On the other hand, pursuit of health is about growth, discipline. The apostle Paul deals with this a bit throughout his letters (1 Corinthians 9:24-27, Hebrews 12:1) -- he uses physical exercise as a symbol for spiritual training. And, when we experience what God has to offer our physical bodies through exercise and eating right, we have a more tangible example of how to work for His Kingdom. Not to mention, we have more energy to do what He calls us to do.
So, as Paul says in 1 Corinthians 10:31, "Whether you eat or drink or whatever you do, do it all to the glory of God." In the context of body image, I think this means that I watch my mindset. I pursue healthy; I train myself body, mind, and soul so that not a day goes to waste.

3. No one is "perfect."
It's true. Unless she is airbrushed. Or has had extensive plastic surgery. (In which case, I argue that that person should probably garner more sympathy than admiration.)
As there is nothing new under the sun, the chasing after a "perfect" figure is not new.

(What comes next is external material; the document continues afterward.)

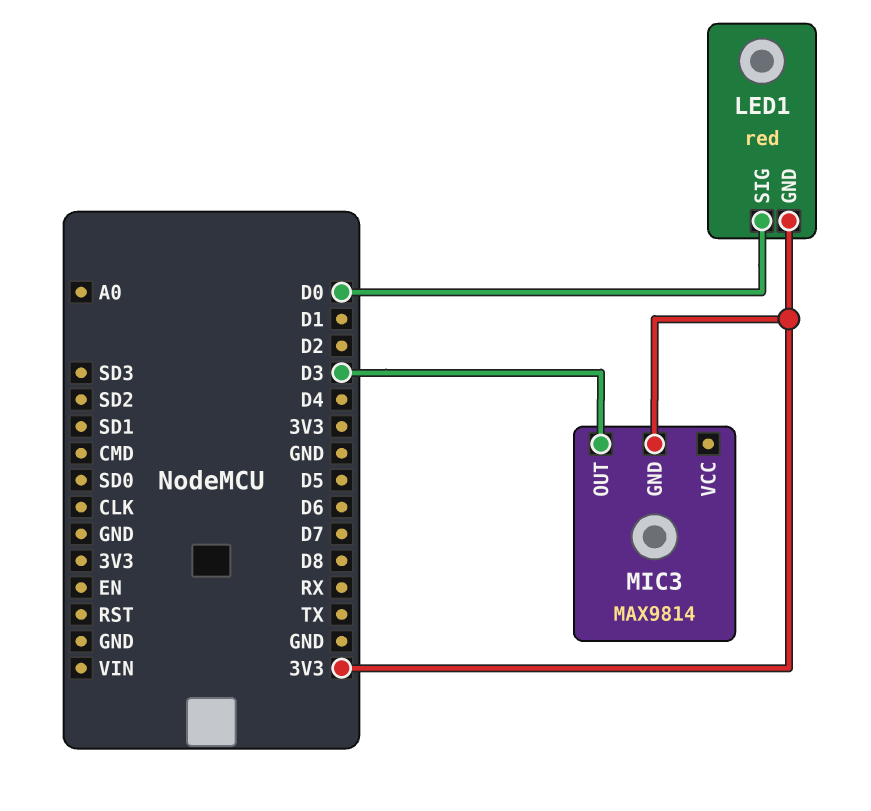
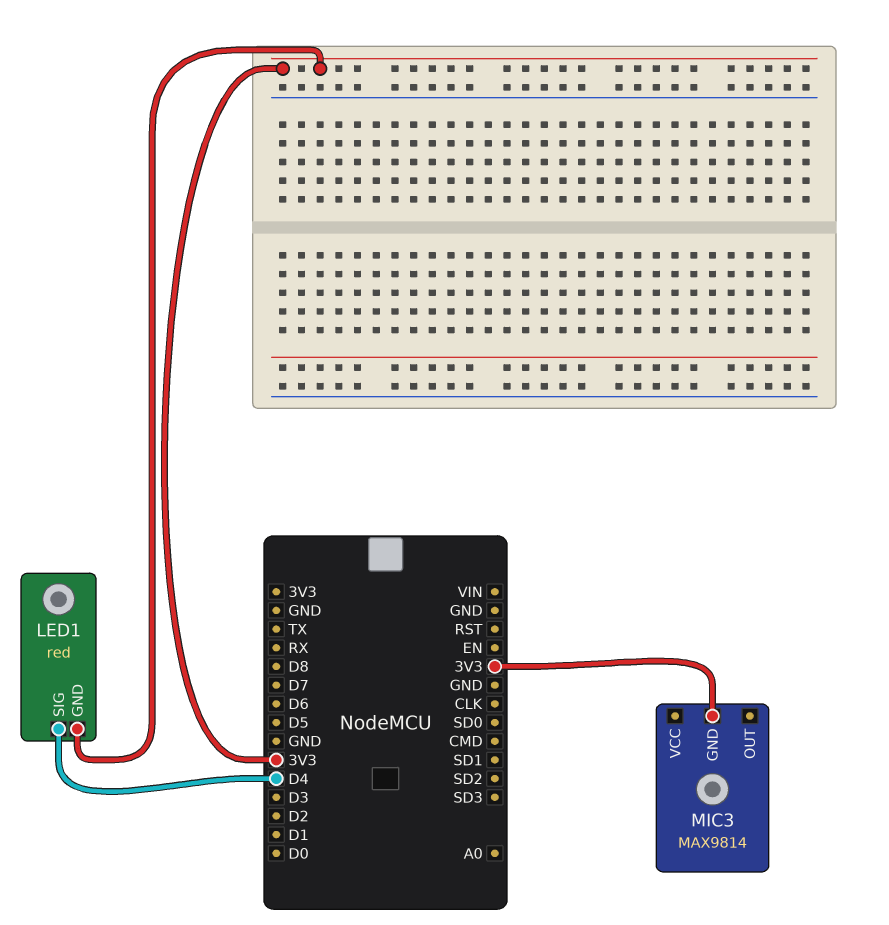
LED1 pin SIG: D0 -> D4
MIC3 pin OUT: D3 -> none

Different societies throughout history have set "perfect" feminine body types-- and women throughout history have undergone everything from foot-binding to neck rings to ultra-tight corsets to maintain a given "ideal" image.
But, quite frankly-- it is the imperfections that make us each beautiful. When a great work of art is copied over and over again, it becomes cliche, dull, unremarkable. When I try to fit a particular stereotype, I am simply aiming to be a copy. And there's nothing particularly beautiful about a re-print. Nothing to talk about, to admire.
As David writes in Psalm 139, I am "fearfully and wonderfully made" by the Creator of the heavens, the galaxies. I was "skillfully wrought." And, by looking to a man-made version of beauty, I miss true artistry.

And so-- I turn my eyes outward and upward. I remember that my Creator made me whole-- body, mind and spirit. I remember that I am the way I am on purpose, for a purpose. And it is then that the Gospel of peace renews me. No longer do I slough through my day utterly discontent. I am made in the image of the God of the Universe, and that is a perfectly beautiful thought.


Question for my readers: When do you struggle with this issue the most? How do you combat it?